TEXT SHOWN:

______

When Gomes and Sigurdsson flourished in Everton’s midfield triumvirate last term, their success was largely underpinned by the dirty work carried out by Gueye, a hot-footed, tenacious lynchpin small in stature but towering in heart, who truly validates Joni Mitchell’s theory that you don’t know what you’ve got ‘til its gone. Baningime is not Gueye, and if given the chance may prove to not even hold a candle to the under-appreciated Senegalese. But at least while Gbamin and Delph are out of the picture, he is the best-suited and probably only available midfielder to deputise in this defensive role, which has already proved anathema to both Gomes and Sigurdsson.
He may not be the answer for Ancelotti. Truth is, Everton don’t really need him to be. They can simply assess him over the remainder of this dreary campaign, which consists of just four more largely meaningless matches, and take it from there. Gomes, you sense, might be glad for the intervention and be able to heal much more efficiently. Sigurdsson and Davies might just be relieved to draw more breath than Evertonian ire for once.
But for Baningime, a man who has spent Project Restart socially-distanced from the pitch throughout, a reckoning could soon arrive. Given the dearth of alternatives, and the flatlining of another Everton campaign, the bar could hardly be set any lower for him. But in order to know whether he can stick the landing, he has to be allowed to fly first.

______

TASK 1: Extract the lines of the records from their very start up to and including the line containing "请注意，规则(1)意味着危险", reproducing them exactly and giving nothing else.
The Everton commentary and the records are unrelated.

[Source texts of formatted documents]
______

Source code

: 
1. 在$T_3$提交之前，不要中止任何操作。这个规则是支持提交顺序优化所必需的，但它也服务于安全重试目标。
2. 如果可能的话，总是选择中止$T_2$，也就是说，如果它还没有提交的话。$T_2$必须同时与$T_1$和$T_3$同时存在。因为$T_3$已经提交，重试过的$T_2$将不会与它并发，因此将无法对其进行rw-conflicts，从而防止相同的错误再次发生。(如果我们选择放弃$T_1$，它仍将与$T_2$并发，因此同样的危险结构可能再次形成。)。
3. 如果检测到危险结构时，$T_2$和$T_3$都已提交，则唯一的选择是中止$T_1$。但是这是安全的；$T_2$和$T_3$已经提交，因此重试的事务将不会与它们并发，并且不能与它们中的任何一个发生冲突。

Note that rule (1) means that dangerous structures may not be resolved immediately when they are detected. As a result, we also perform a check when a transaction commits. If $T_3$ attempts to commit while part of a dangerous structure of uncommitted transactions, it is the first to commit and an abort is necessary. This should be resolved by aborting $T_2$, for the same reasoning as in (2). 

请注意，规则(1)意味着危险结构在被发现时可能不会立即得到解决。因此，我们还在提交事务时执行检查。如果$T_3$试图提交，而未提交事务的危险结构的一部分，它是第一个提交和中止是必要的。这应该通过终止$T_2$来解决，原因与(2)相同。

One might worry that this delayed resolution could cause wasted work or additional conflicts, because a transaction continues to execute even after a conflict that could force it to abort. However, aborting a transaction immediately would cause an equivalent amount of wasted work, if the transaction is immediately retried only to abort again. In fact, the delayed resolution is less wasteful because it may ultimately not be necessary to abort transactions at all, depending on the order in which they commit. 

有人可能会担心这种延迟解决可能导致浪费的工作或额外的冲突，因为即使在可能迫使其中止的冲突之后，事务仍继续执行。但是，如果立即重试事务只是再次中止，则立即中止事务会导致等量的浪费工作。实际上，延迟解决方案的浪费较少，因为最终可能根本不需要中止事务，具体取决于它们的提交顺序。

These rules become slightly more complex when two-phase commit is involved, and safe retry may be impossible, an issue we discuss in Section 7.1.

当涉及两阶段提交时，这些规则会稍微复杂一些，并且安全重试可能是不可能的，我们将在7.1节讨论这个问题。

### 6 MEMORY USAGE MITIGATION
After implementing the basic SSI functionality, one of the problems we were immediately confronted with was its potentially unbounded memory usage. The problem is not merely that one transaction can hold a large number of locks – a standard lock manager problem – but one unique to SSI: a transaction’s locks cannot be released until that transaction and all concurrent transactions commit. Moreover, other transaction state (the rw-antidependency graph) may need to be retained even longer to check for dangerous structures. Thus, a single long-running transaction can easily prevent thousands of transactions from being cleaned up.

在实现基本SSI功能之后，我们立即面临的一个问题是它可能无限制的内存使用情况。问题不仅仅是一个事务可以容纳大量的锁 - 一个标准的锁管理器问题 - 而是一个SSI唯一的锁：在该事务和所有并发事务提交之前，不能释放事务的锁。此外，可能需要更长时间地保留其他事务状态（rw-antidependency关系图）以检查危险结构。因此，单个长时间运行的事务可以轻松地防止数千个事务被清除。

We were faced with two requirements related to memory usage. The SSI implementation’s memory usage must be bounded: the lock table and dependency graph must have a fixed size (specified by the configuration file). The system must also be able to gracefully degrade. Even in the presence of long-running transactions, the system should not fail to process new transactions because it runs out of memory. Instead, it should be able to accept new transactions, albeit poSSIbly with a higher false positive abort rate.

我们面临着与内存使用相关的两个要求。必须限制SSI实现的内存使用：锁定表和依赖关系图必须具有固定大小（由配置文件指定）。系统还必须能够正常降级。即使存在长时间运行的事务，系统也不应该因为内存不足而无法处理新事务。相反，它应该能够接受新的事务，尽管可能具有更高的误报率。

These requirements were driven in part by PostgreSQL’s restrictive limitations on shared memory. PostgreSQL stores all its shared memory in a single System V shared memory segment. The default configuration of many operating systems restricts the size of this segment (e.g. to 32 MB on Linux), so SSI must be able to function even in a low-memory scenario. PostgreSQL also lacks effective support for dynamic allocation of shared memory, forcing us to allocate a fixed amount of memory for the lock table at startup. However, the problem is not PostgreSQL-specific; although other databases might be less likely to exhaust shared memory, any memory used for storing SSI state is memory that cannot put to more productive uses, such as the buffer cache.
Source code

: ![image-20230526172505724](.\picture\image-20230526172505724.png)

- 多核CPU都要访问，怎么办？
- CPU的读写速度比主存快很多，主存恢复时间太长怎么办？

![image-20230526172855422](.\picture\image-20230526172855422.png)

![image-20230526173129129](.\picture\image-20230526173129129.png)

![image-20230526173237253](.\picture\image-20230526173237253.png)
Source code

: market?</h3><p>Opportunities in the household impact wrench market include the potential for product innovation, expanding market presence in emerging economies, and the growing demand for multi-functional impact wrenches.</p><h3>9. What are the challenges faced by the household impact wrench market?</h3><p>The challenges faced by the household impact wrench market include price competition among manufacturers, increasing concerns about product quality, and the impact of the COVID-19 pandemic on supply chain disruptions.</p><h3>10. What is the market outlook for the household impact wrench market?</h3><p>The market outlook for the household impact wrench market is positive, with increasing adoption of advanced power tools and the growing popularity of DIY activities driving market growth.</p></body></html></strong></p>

______

TASK 2: From the Everton commentary, copy the passage from "He may not be" up to and including "ire for once." word for word.

ANSWER SPACE 1:
Source code

: 
1. 在$T_3$提交之前，不要中止任何操作。这个规则是支持提交顺序优化所必需的，但它也服务于安全重试目标。
2. 如果可能的话，总是选择中止$T_2$，也就是说，如果它还没有提交的话。$T_2$必须同时与$T_1$和$T_3$同时存在。因为$T_3$已经提交，重试过的$T_2$将不会与它并发，因此将无法对其进行rw-conflicts，从而防止相同的错误再次发生。(如果我们选择放弃$T_1$，它仍将与$T_2$并发，因此同样的危险结构可能再次形成。)。
3. 如果检测到危险结构时，$T_2$和$T_3$都已提交，则唯一的选择是中止$T_1$。但是这是安全的；$T_2$和$T_3$已经提交，因此重试的事务将不会与它们并发，并且不能与它们中的任何一个发生冲突。

Note that rule (1) means that dangerous structures may not be resolved immediately when they are detected. As a result, we also perform a check when a transaction commits. If $T_3$ attempts to commit while part of a dangerous structure of uncommitted transactions, it is the first to commit and an abort is necessary. This should be resolved by aborting $T_2$, for the same reasoning as in (2). 

请注意，规则(1)意味着危险结构在被发现时可能不会立即得到解决。因此，我们还在提交事务时执行检查。如果$T_3$试图提交，而未提交事务的危险结构的一部分，它是第一个提交和中止是必要的。这应该通过终止$T_2$来解决，原因与(2)相同。

ANSWER SPACE 2:
He may not be the answer for Ancelotti. Truth is, Everton don’t really need him to be. They can simply assess him over the remainder of this dreary campaign, which consists of just four more largely meaningless matches, and take it from there. Gomes, you sense, might be glad for the intervention and be able to heal much more efficiently. Sigurdsson and Davies might just be relieved to draw more breath than Evertonian ire for once.